Proroga al 20 luglio 2026 del termine dei versamenti in scadenza il 30 giugno per i contribuenti per i quali sono stati approvati gli Isa

Accolta dal Governo la richiesta di proroga dei versamenti per i soggetti ISA, che Confartigianato, unitamente alle altre associazioni della piccola impresa, ha avanzato lo scorso 14 maggio

La richiesta scaturisce dal maggior tempo concesso all’Amministrazione per il rilascio degli applicativi, differito al 15 maggio 2026, che comporta la riduzione del tempo a disposizione di imprese e intermediari fiscali per effettuare le elaborazioni necessarie alla corretta determinazione delle imposte; oltre poi alla necessità di ulteriori aggiornamenti del software per recepire le recenti modifiche in materia di Concordato preventivo biennale per i contribuenti con punteggio ISA inferiore a 8.

La misura, già annunciata con comunicato stampa del Consiglio dei Ministri n. 175 del 22 maggio 2026, è contenuta nell’articolo 6 del decreto-legge n. 89 del 22 maggio 2026 (pubblicato in Gazzetta Ufficiale n. 117 del medesimo giorno).

Vengono prorogati, per professionisti ed imprese che esercitano attività per le quali sono approvati gli indici sintetici di Affidabilità fiscale (ISA), i termini dei versamenti delle somme risultanti dalle dichiarazioni dei redditi ed IRAP e dell’IVA, in scadenza al 30 giugno 2026:

  • al 20 luglio 2026, senza alcuna maggiorazione;
  • al 19 agosto 2026, applicando una maggiorazione dello 0,80 per cento.

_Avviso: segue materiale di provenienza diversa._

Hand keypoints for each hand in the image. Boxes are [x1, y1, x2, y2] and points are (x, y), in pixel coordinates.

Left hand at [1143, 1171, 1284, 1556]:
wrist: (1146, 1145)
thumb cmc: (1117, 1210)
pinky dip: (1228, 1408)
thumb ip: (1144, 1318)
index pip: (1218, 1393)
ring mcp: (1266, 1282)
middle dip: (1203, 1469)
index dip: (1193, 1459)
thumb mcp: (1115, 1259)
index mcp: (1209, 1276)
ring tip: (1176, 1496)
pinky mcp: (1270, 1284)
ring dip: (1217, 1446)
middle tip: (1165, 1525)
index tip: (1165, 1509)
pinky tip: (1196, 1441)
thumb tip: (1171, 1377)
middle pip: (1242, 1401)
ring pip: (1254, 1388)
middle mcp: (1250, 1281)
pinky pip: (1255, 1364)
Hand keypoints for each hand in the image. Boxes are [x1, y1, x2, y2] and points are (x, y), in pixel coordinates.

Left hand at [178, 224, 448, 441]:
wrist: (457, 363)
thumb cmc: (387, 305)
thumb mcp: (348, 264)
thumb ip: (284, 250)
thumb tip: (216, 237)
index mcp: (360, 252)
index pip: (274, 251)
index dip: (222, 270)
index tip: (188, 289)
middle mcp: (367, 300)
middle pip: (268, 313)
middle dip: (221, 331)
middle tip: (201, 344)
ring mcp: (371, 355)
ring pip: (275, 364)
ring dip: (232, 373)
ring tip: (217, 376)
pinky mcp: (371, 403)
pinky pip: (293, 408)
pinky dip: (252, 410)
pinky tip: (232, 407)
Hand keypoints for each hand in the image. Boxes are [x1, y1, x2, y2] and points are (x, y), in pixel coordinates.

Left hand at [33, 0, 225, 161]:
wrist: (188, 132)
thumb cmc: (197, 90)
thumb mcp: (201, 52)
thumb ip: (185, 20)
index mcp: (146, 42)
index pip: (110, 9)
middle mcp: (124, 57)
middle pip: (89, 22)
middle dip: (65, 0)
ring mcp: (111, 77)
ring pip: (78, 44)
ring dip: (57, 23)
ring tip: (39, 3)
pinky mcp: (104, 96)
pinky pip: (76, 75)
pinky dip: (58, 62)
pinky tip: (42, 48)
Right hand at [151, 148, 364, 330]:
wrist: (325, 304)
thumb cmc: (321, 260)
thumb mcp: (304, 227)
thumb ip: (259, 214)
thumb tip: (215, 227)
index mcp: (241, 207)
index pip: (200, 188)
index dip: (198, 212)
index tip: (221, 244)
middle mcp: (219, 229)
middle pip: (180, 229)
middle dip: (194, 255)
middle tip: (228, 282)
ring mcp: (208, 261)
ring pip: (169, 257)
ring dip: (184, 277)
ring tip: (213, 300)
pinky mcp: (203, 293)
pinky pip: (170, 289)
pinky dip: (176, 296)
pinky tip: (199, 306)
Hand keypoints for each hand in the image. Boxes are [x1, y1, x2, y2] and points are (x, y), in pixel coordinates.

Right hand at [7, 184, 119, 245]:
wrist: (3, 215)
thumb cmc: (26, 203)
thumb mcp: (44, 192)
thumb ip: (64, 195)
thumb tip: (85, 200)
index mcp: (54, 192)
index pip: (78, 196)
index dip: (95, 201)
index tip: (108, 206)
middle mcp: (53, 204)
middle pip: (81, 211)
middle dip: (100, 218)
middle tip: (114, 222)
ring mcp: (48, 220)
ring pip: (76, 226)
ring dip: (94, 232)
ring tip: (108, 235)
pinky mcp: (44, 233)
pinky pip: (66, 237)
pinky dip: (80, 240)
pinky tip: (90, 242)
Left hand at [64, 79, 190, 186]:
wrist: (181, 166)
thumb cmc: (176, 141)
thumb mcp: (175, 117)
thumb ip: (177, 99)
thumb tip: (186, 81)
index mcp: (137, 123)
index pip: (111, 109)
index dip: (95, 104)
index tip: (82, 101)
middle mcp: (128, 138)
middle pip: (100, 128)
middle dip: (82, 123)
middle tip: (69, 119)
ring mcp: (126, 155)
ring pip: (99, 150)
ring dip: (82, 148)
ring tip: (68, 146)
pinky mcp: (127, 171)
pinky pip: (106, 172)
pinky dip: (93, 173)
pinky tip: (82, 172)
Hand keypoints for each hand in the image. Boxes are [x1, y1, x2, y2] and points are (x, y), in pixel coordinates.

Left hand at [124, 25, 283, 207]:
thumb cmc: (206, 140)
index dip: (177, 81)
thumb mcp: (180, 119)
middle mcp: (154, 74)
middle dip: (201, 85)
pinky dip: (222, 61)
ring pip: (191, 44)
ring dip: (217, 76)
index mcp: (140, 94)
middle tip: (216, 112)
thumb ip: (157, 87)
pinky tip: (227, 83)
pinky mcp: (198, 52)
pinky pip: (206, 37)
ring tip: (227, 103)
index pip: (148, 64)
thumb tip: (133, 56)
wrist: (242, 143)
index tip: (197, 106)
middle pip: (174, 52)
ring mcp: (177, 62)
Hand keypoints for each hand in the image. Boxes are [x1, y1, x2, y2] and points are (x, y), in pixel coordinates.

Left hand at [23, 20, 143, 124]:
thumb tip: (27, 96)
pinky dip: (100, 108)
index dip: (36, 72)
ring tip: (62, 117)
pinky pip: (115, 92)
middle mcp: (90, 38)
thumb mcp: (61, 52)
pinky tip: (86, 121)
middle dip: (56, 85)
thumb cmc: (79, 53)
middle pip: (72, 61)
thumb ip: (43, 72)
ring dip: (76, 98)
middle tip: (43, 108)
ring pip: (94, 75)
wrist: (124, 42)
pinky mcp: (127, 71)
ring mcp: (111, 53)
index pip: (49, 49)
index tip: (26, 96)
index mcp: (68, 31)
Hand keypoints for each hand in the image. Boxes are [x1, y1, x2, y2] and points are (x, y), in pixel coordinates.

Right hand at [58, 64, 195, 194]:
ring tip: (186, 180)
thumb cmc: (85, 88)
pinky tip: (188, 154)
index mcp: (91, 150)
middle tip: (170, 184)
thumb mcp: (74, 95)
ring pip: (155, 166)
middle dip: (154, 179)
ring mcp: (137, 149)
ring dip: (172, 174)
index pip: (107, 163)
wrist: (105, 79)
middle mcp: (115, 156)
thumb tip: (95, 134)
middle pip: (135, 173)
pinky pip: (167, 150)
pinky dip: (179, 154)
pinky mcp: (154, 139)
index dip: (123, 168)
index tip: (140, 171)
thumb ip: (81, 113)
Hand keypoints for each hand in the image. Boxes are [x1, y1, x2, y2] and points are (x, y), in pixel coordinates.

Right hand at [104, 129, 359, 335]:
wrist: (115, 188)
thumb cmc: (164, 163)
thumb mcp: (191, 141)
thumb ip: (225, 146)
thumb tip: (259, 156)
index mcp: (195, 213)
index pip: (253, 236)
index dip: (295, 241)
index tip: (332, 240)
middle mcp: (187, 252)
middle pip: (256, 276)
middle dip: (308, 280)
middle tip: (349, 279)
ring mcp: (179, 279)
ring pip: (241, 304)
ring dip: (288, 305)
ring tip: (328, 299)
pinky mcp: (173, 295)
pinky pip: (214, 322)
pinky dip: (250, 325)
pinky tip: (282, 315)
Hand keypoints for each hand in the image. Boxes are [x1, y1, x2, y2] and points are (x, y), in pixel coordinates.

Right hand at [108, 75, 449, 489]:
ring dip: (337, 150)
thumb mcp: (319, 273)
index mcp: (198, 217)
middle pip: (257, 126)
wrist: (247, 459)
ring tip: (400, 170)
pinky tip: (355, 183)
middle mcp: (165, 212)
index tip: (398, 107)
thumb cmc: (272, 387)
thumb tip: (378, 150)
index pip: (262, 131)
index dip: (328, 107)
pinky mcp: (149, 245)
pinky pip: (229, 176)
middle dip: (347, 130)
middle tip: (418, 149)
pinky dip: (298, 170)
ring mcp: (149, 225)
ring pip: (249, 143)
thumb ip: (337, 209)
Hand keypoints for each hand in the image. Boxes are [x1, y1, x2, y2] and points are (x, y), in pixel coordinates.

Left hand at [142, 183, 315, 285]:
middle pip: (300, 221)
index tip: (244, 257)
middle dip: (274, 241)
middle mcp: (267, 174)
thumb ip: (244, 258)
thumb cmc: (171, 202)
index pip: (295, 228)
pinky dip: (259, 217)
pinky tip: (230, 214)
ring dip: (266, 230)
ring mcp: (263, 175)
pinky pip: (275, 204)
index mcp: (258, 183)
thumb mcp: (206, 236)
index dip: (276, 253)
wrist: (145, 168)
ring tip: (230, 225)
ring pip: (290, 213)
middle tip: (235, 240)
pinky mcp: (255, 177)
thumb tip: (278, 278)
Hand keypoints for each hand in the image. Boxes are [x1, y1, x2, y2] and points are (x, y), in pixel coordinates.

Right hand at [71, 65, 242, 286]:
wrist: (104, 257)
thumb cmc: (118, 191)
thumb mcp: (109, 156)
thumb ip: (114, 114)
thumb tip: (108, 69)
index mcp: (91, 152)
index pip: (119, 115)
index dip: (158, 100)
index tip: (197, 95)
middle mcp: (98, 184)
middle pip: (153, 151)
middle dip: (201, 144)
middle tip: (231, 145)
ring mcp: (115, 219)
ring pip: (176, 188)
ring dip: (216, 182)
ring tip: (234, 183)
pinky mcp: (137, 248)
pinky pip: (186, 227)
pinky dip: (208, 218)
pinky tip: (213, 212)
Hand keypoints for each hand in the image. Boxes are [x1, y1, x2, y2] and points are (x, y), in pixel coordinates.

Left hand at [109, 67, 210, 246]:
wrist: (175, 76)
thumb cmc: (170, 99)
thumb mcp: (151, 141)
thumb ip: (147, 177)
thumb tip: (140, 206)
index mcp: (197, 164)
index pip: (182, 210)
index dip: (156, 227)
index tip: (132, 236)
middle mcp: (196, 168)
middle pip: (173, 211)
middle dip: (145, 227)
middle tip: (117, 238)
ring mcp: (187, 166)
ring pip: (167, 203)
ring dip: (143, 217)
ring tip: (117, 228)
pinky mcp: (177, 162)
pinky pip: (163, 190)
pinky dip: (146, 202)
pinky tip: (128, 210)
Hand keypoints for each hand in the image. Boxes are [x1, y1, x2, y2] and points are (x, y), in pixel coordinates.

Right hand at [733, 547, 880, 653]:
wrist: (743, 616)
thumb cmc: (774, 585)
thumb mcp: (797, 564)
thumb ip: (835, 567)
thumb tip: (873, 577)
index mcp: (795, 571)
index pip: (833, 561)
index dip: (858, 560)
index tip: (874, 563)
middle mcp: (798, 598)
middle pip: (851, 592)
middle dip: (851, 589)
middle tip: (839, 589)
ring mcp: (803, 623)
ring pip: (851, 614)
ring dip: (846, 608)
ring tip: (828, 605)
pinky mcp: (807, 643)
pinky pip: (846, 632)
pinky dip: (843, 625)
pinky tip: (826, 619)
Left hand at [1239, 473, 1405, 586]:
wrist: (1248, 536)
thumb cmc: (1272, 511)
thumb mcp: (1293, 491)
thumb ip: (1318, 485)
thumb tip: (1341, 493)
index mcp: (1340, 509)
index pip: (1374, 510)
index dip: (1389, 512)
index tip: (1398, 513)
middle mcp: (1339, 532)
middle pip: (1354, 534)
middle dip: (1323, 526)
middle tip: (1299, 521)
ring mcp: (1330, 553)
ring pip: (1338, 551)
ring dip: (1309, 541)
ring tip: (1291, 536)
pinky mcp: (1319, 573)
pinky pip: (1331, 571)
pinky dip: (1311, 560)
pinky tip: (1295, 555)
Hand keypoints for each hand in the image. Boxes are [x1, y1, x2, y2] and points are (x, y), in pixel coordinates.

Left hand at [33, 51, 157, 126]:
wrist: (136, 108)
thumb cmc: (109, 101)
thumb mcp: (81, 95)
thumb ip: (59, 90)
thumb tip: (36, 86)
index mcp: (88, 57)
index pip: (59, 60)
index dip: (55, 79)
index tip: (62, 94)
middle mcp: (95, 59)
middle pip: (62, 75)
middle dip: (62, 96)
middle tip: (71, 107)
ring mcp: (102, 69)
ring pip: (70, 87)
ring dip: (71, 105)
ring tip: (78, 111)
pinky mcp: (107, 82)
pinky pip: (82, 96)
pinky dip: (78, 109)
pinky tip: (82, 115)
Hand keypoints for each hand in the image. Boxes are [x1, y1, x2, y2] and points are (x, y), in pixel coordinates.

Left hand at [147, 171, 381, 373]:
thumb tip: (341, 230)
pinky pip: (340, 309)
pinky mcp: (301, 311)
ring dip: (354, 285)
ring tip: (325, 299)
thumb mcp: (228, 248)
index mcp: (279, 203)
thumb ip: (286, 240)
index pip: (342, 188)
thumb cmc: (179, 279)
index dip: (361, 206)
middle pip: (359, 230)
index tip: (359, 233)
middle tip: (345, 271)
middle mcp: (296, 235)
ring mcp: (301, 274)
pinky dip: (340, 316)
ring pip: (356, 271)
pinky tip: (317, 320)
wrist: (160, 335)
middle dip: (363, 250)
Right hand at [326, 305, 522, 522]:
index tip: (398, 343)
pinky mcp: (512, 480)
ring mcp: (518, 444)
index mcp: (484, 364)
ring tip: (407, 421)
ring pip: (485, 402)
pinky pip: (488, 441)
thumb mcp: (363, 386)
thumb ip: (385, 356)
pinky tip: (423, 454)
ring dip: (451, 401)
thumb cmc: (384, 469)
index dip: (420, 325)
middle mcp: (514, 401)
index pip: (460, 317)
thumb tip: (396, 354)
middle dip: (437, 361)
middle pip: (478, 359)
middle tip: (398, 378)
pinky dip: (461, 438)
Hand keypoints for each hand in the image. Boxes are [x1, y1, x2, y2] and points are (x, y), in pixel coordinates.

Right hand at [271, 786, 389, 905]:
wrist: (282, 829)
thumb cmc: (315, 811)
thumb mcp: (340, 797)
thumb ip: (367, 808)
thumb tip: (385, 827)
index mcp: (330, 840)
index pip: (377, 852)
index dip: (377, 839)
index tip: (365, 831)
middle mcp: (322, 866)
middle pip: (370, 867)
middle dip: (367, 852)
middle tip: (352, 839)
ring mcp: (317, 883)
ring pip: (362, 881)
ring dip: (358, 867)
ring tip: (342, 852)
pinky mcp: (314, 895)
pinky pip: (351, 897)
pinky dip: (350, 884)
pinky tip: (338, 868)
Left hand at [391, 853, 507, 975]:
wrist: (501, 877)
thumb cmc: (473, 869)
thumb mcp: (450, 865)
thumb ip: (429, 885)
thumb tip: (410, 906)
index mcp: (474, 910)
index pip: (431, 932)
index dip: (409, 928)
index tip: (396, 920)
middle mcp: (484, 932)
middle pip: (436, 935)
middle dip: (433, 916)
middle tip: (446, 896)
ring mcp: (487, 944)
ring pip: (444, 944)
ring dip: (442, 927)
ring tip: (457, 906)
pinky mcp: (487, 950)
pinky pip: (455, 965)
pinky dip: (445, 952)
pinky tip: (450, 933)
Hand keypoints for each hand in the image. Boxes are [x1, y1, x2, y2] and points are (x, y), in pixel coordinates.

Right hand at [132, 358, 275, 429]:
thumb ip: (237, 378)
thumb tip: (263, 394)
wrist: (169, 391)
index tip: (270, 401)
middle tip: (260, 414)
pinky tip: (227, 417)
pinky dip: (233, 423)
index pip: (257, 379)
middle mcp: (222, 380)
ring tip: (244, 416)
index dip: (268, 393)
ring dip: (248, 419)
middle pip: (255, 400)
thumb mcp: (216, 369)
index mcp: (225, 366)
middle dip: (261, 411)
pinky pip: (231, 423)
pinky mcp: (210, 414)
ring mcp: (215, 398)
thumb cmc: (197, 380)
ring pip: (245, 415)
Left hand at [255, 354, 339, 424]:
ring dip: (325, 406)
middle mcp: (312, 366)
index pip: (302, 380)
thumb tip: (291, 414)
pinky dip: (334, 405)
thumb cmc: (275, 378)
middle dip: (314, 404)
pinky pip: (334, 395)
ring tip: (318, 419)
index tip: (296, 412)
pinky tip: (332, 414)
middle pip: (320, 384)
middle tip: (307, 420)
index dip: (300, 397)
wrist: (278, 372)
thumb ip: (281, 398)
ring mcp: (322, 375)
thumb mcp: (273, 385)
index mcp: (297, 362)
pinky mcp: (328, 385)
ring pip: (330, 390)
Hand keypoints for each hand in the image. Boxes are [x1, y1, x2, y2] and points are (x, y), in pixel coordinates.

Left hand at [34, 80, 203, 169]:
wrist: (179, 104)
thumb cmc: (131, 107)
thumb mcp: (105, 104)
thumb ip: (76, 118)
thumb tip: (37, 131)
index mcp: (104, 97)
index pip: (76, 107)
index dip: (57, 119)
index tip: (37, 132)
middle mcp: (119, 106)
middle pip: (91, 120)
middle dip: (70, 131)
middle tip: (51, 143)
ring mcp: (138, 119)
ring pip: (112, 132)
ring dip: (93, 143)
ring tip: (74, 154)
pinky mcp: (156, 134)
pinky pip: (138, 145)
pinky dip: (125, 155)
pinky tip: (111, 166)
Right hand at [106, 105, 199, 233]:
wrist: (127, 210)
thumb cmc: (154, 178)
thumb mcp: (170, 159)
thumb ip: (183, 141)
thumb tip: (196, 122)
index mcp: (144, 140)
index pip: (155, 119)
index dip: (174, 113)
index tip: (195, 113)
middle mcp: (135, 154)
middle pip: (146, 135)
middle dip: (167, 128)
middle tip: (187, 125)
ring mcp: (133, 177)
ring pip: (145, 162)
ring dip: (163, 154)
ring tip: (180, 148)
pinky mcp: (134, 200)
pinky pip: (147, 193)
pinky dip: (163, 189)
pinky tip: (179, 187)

Rispetto alle proroghe concesse per gli scorsi anni, si segnala l’incremento, dallo 0,40 allo 0,80 per cento, della maggiorazione a titolo di interesse corrispettivo per i versamenti effettuati dal 21 luglio ed entro i successivi 30 giorni.

Come per gli anni passati, la proroga riguarda tutti i versamenti delle somme risultanti dalle dichiarazioni dei redditi, inclusa l’imposta sostitutiva del maggior reddito concordato. Inoltre, come specificato nell’articolo 6, comma 2, del D.L. 89/2026, potranno beneficiare della proroga anche i contribuenti che:

  • presentano cause di esclusione dagli ISA;
  • si avvalgono del regime fiscale di vantaggio di cui all’art. 27, c.1, D.L. 98/2011;
  • applicano il regime forfetario di cui all’art. 1, cc. 54-89 L. 190/2014;
  • partecipano a società, associazioni e imprese ai sensi degli articoli 5, 115 e 116 TUIR soggette agli ISA.